[Source data]
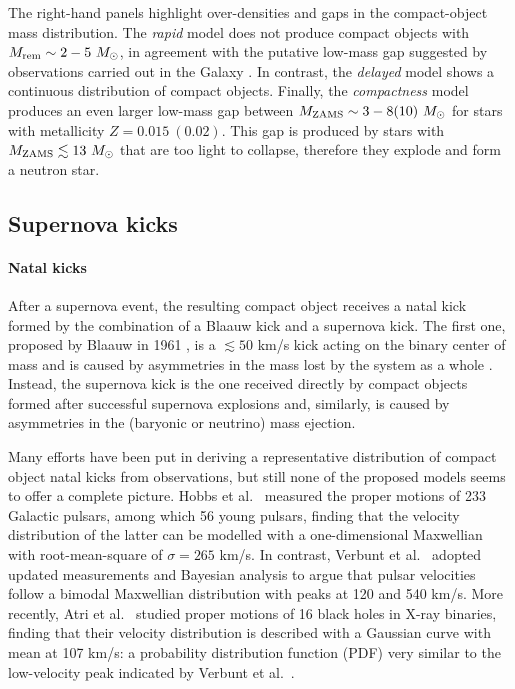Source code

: \documentclass[a4paper,titlepage]{book}     	%
\newcommand{\sun}{\ensuremath{_\odot}}
\newcommand{\mzams}{M_\textup{ZAMS}}
\newcommand{\msun}{\ensuremath{M\sun}}
\begin{document}
The right-hand panels highlight over-densities and gaps in the compact-object mass distribution. The \emph{rapid} model does not produce compact objects with $M_{\rm rem} \sim 2-5~\msun$, in agreement with the putative low-mass gap suggested by observations carried out in the Galaxy \cite{massgapreal_ozel2010}. In contrast, the \emph{delayed} model shows a continuous distribution of compact objects. Finally, the \emph{compactness} model produces an even larger low-mass gap between $\mzams \sim 3-8(10)~\msun $ for stars with metallicity $Z=0.015~(0.02)$. This gap is produced by stars with $\mzams \lesssim 13~\msun$ that are too light to collapse, therefore they explode and form a neutron star.





\subsection{Supernova kicks}\label{subsec:kicksSEVN}
\paragraph{Natal kicks} After a supernova event, the resulting compact object receives a natal kick formed by the combination of a Blaauw kick and a supernova kick. The first one, proposed by Blaauw in 1961 \cite{Blaauw1961}, is a $\lesssim 50$ km/s kick acting on the binary center of mass and is caused by asymmetries in the mass lost by the system as a whole \cite{Mandel2016_kicks}. Instead, the supernova kick is the one received directly by compact objects formed after successful supernova explosions and, similarly, is caused by asymmetries in the (baryonic or neutrino) mass ejection. 


Many efforts have been put in deriving a representative distribution of compact object natal kicks from observations, but still none of the proposed models seems to offer a complete picture. Hobbs et al.\ \cite{Hobbs2005} measured the proper motions of 233 Galactic pulsars, among which 56 young pulsars, finding that the velocity distribution of the latter can be modelled with a one-dimensional Maxwellian with root-mean-square of $\sigma = 265$ km/s. In contrast, Verbunt et al.\ \cite{Verbunt2017_bimodalkicks} adopted updated measurements and Bayesian analysis to argue that pulsar velocities follow a bimodal Maxwellian distribution with peaks at 120 and 540 km/s. More recently, Atri et al.\ \cite{Atri2019_kicks} studied proper motions of 16 black holes in X-ray binaries, finding that their velocity distribution is described with a Gaussian  curve with mean at 107 km/s: a probability distribution function (PDF)  very similar to the low-velocity peak indicated by Verbunt et al.\ \cite{Verbunt2017_bimodalkicks}.\\
\end{document}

# [Problem statement]
Wherever "ensuremath" occurs in the entries above, copy the line it sits on.

# [Answer section]
\newcommand{\sun}{\ensuremath{_\odot}}
\newcommand{\msun}{\ensuremath{M\sun}}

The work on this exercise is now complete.